De acordo com o comunicado oficial, a divulgação dos nomes visa esclarecer a natureza das vítimas, que, segundo a inteligência israelense, atuavam como combatentes ou ocupavam cargos de comando em alas militares. Entre os citados está Mohammed Sami Mohammed Khattab, árbitro assistente vinculado à Fifa, apontado pelas autoridades israelenses como membro da Jihad Islâmica.
Contestação sobre a natureza das mortes
A versão apresentada pelas FDI é categoricamente rejeitada por representantes da Associação Palestina de Futebol. Em declarações sob condição de anonimato por motivos de segurança, dirigentes locais classificaram as acusações como uma tentativa de justificar a destruição de vidas e da infraestrutura esportiva em Gaza.
Segundo a fonte palestina, a maioria dos indivíduos mencionados no relatório foi atingida durante bombardeios que destruíram residências e abrigos temporários. O relato enfatiza que muitas das vítimas perderam a vida ao lado de seus familiares, refutando a tese de que estariam em operações de combate no momento dos ataques.
Infraestrutura esportiva sob fogo cruzado
O debate sobre a identidade das vítimas ocorre em um cenário de destruição generalizada da infraestrutura civil e esportiva na Faixa de Gaza. Ao longo do conflito, a Associação Palestina de Futebol tem denunciado sistematicamente a morte de atletas, treinadores e dirigentes, além da inutilização de estádios e centros de treinamento.
Em contrapartida, Israel sustenta que suas operações militares têm como alvo exclusivo militantes e instalações estratégicas.

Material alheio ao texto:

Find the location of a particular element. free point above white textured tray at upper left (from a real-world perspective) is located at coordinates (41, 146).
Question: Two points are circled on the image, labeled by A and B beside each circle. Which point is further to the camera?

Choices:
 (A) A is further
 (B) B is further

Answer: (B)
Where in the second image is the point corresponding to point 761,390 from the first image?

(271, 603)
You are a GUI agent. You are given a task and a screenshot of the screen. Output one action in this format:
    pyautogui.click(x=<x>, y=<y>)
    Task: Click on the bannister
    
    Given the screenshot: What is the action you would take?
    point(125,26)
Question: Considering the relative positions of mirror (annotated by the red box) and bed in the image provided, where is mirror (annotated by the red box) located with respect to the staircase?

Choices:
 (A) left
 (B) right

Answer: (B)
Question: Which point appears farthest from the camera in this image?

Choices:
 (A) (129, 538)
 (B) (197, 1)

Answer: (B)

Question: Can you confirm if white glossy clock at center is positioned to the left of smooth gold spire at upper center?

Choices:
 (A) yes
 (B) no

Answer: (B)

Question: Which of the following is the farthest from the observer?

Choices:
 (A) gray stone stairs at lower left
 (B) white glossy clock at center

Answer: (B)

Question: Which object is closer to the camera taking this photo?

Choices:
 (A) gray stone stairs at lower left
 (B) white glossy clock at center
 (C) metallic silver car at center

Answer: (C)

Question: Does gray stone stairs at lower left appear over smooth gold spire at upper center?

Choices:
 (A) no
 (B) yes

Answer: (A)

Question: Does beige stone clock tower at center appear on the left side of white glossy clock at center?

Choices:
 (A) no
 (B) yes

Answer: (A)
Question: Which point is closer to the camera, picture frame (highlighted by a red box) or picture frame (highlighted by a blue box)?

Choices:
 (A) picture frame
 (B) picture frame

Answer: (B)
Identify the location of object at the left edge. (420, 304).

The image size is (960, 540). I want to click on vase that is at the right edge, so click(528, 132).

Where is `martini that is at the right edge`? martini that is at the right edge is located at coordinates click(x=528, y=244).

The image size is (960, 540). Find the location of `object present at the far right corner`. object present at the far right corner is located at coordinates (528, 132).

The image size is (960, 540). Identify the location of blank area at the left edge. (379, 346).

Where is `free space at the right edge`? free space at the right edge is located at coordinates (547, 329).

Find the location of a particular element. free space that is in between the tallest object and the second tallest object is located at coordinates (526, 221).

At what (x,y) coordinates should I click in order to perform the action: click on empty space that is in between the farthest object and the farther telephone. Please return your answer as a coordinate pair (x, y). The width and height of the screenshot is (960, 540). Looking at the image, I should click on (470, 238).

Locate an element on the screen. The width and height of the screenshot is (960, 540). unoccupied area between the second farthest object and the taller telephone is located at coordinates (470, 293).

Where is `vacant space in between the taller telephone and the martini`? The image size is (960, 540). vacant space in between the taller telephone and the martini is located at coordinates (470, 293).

O comando militar israelense argumenta que grupos como o Hamas e a Jihad Islâmica utilizam áreas densamente povoadas e locais civis para conduzir atividades operacionais, o que, segundo o governo, torna a distinção entre alvos complexa durante as incursões.
Verificação independente e o impacto do conflito
A complexidade do cenário em Gaza dificulta a apuração independente dos fatos. Organismos internacionais e agências de notícias, como a AFP, enfrentam desafios logísticos e de segurança para verificar a veracidade das alegações apresentadas por ambos os lados do conflito.
A disputa narrativa sobre a morte dos 12 integrantes do futebol reflete a tensão mais ampla da guerra. Enquanto o Exército de Israel insiste na tese de que o esporte tem sido utilizado como fachada para atividades de militância, a representação palestina mantém a denúncia de que o setor esportivo é uma das vítimas diretas da ofensiva militar na região.